There was a surreal quality to all of it, as though I were seeing a simulation of a disaster, instead of numbly witnessing the real thing. The electricity was out, and the streetlamps should have come on by now. Without them, everything was in shadow, twisted and wrong. The neighbors, instead of going for their nightly jogs, were digging their cars out from under debris.

I called my mom again, getting her voice mail. Despairingly, I tried the salon and then considered calling the police. But what could they do? She wasn’t missing. They probably had real emergencies. Car accidents. Wrecked buildings. People stuck in elevators. Any minute now, her red Civic would pull up. Any minute, my phone would ring.

I didn’t know what else to do except wait, so I sat down on the curb, feeling shaky and unglued and a little dizzy.

Living in California meant we were always teetering on the cusp of disaster. Between top forty hits on the radio, commercials urged us to earthquake proof our homes, and then to buy a season pass for Six Flags. Every few months, there was a wildfire, a landslide, a drought. Everyone knew it was just a matter of time before something like this happened. So we’d kept on living in denial, figuring that, when the big one did strike, it wouldn’t hit so close to home.

It was going to be fine, I told myself. My mom’s phone could be broken, or dead.

But then again, she could be broken, or dead.

A harsh light flooded over me, and I shielded my eyes, squinting up. An eyewitness chopper circled overhead. I imagined its camera pointed right at the breaking news, the way my classmates did at parties with their phones.
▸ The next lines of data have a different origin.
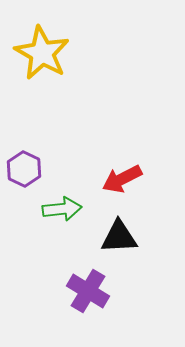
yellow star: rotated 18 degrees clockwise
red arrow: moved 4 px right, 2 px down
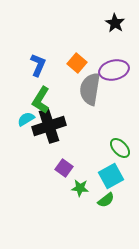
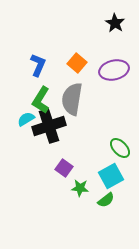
gray semicircle: moved 18 px left, 10 px down
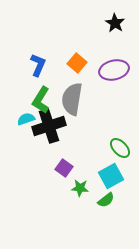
cyan semicircle: rotated 12 degrees clockwise
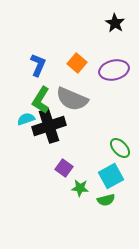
gray semicircle: rotated 76 degrees counterclockwise
green semicircle: rotated 24 degrees clockwise
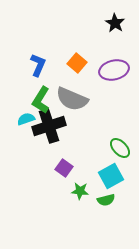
green star: moved 3 px down
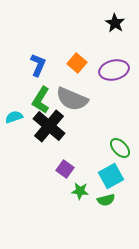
cyan semicircle: moved 12 px left, 2 px up
black cross: rotated 32 degrees counterclockwise
purple square: moved 1 px right, 1 px down
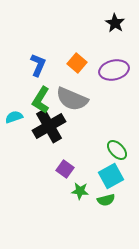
black cross: rotated 20 degrees clockwise
green ellipse: moved 3 px left, 2 px down
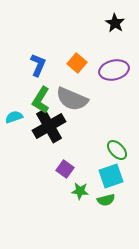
cyan square: rotated 10 degrees clockwise
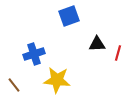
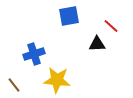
blue square: rotated 10 degrees clockwise
red line: moved 7 px left, 27 px up; rotated 63 degrees counterclockwise
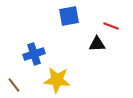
red line: rotated 21 degrees counterclockwise
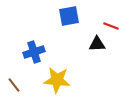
blue cross: moved 2 px up
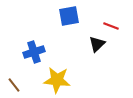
black triangle: rotated 42 degrees counterclockwise
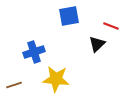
yellow star: moved 1 px left, 1 px up
brown line: rotated 70 degrees counterclockwise
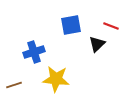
blue square: moved 2 px right, 9 px down
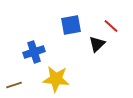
red line: rotated 21 degrees clockwise
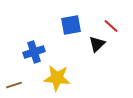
yellow star: moved 1 px right, 1 px up
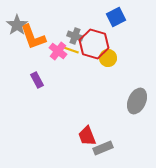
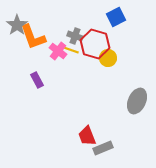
red hexagon: moved 1 px right
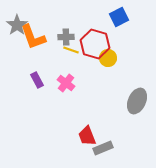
blue square: moved 3 px right
gray cross: moved 9 px left, 1 px down; rotated 21 degrees counterclockwise
pink cross: moved 8 px right, 32 px down
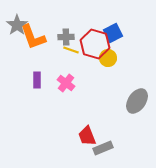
blue square: moved 6 px left, 16 px down
purple rectangle: rotated 28 degrees clockwise
gray ellipse: rotated 10 degrees clockwise
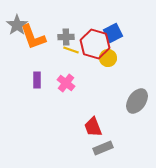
red trapezoid: moved 6 px right, 9 px up
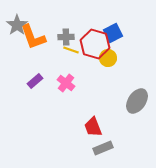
purple rectangle: moved 2 px left, 1 px down; rotated 49 degrees clockwise
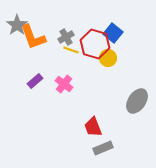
blue square: rotated 24 degrees counterclockwise
gray cross: rotated 28 degrees counterclockwise
pink cross: moved 2 px left, 1 px down
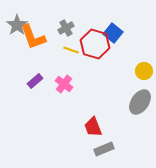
gray cross: moved 9 px up
yellow circle: moved 36 px right, 13 px down
gray ellipse: moved 3 px right, 1 px down
gray rectangle: moved 1 px right, 1 px down
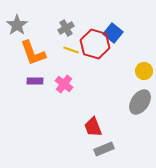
orange L-shape: moved 16 px down
purple rectangle: rotated 42 degrees clockwise
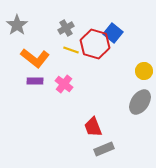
orange L-shape: moved 2 px right, 5 px down; rotated 32 degrees counterclockwise
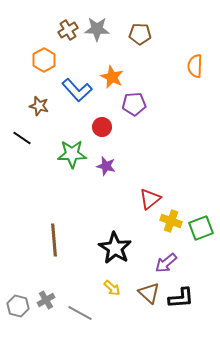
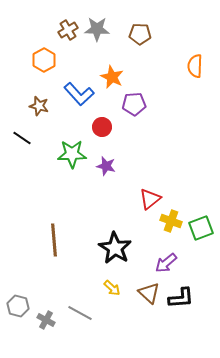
blue L-shape: moved 2 px right, 4 px down
gray cross: moved 20 px down; rotated 30 degrees counterclockwise
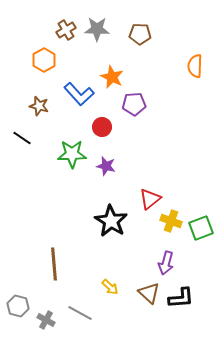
brown cross: moved 2 px left
brown line: moved 24 px down
black star: moved 4 px left, 27 px up
purple arrow: rotated 35 degrees counterclockwise
yellow arrow: moved 2 px left, 1 px up
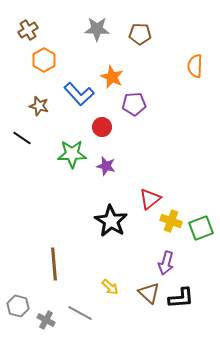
brown cross: moved 38 px left
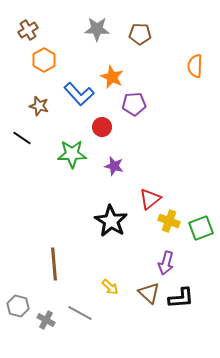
purple star: moved 8 px right
yellow cross: moved 2 px left
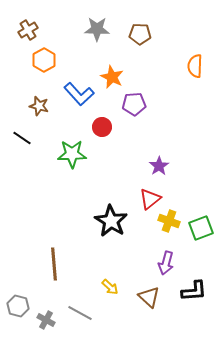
purple star: moved 45 px right; rotated 24 degrees clockwise
brown triangle: moved 4 px down
black L-shape: moved 13 px right, 7 px up
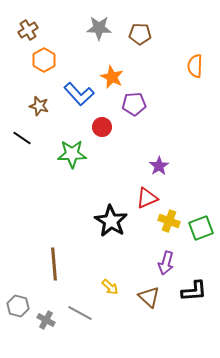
gray star: moved 2 px right, 1 px up
red triangle: moved 3 px left, 1 px up; rotated 15 degrees clockwise
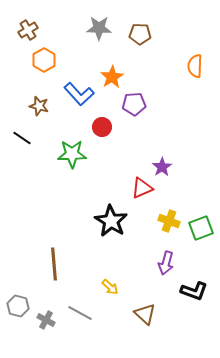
orange star: rotated 15 degrees clockwise
purple star: moved 3 px right, 1 px down
red triangle: moved 5 px left, 10 px up
black L-shape: rotated 24 degrees clockwise
brown triangle: moved 4 px left, 17 px down
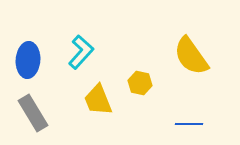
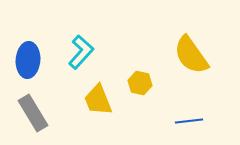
yellow semicircle: moved 1 px up
blue line: moved 3 px up; rotated 8 degrees counterclockwise
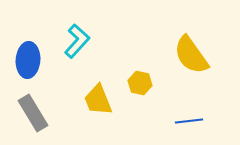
cyan L-shape: moved 4 px left, 11 px up
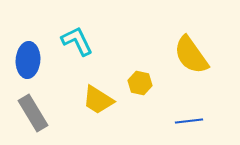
cyan L-shape: rotated 68 degrees counterclockwise
yellow trapezoid: rotated 36 degrees counterclockwise
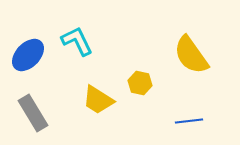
blue ellipse: moved 5 px up; rotated 40 degrees clockwise
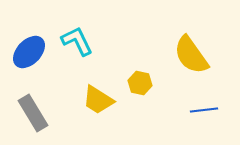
blue ellipse: moved 1 px right, 3 px up
blue line: moved 15 px right, 11 px up
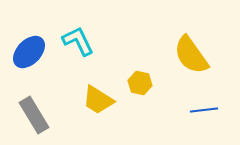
cyan L-shape: moved 1 px right
gray rectangle: moved 1 px right, 2 px down
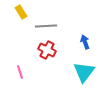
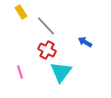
gray line: rotated 50 degrees clockwise
blue arrow: rotated 40 degrees counterclockwise
cyan triangle: moved 23 px left
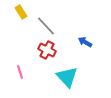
cyan triangle: moved 6 px right, 5 px down; rotated 20 degrees counterclockwise
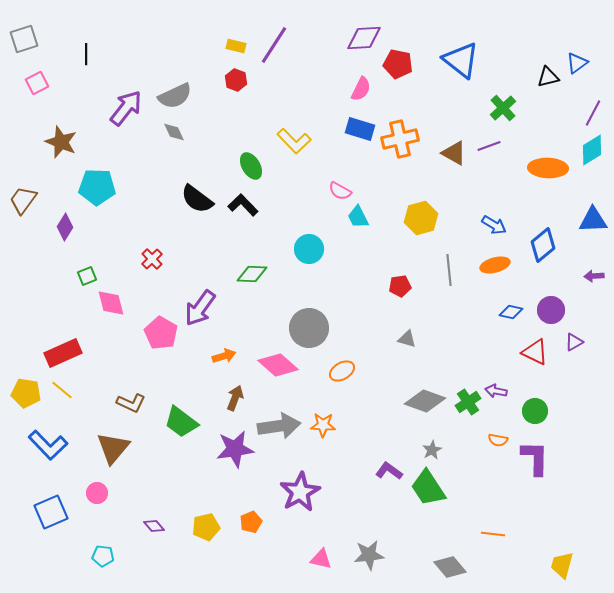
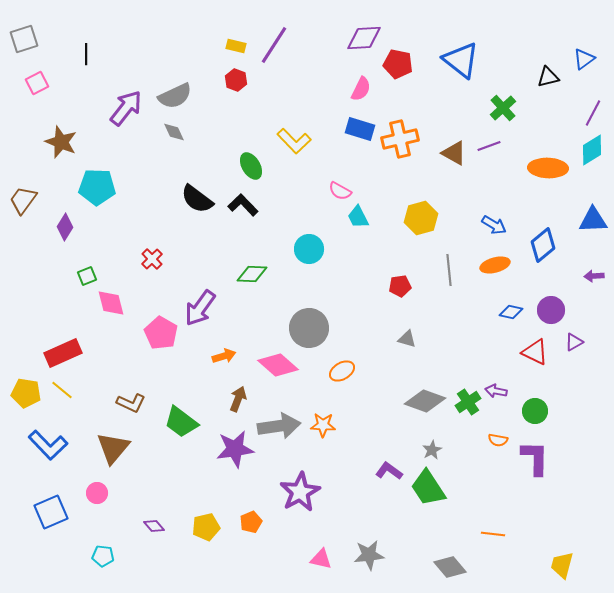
blue triangle at (577, 63): moved 7 px right, 4 px up
brown arrow at (235, 398): moved 3 px right, 1 px down
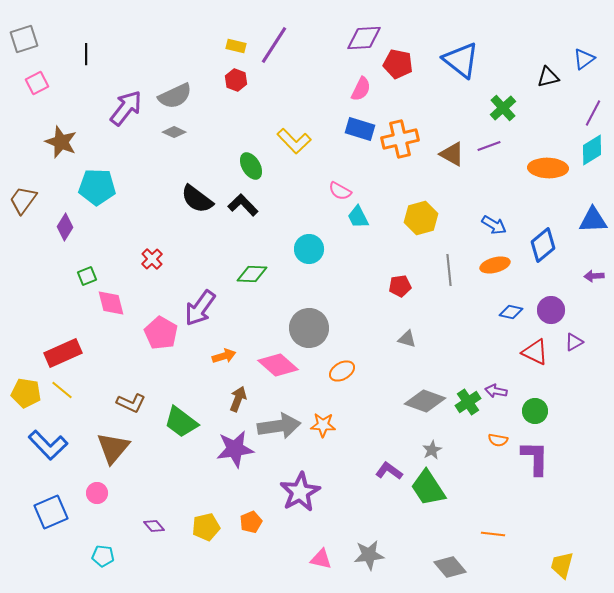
gray diamond at (174, 132): rotated 40 degrees counterclockwise
brown triangle at (454, 153): moved 2 px left, 1 px down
Let’s go to our reporter on the scene, where a 6.0 earthquake struck the San Bernardino Valley this evening. Devastating. Just devastating. Thoughts and prayers go out to the victims as hashtag San Bernardino Quake is trending worldwide. You can text SANB to the number below to donate ten dollars to the Red Cross. How’s it looking out there, Bill?

That’s what all the news reports said, more or less. But of course I wouldn’t know that until later, at the hospital.

Is this part important? The part between the earthquake we all experienced and the aftershock that was mine and mine alone? I don’t know. When I close my eyes sometimes, I can still see bodies being pulled out of the crushed cars. I can still remember how it hurt to squint into the searchlight of the eyewitness chopper. To sit there, waiting, my unease giving way to panic, even before my phone finally rang.

An unfamiliar number flashed across my screen, but still, I scrambled to answer it.

“Hello? Mom?” I said, my voice tinged with desperation.

That was the last time I’d ever answer the phone thinking she was on the other end.

Earthquake footage was playing on every television at the hospital. It didn’t feel real. But then, bad things never do, at first.

I don’t remember getting to the hospital, or what they said on the phone after realizing I didn’t count as an emergency contact because I was only sixteen.

I just remember the doctor in his green scrubs, his eyes shadowed, his mouth a thin line as he told me what I didn’t want to hear: that my mom was in critical condition. That she was undergoing emergency surgery.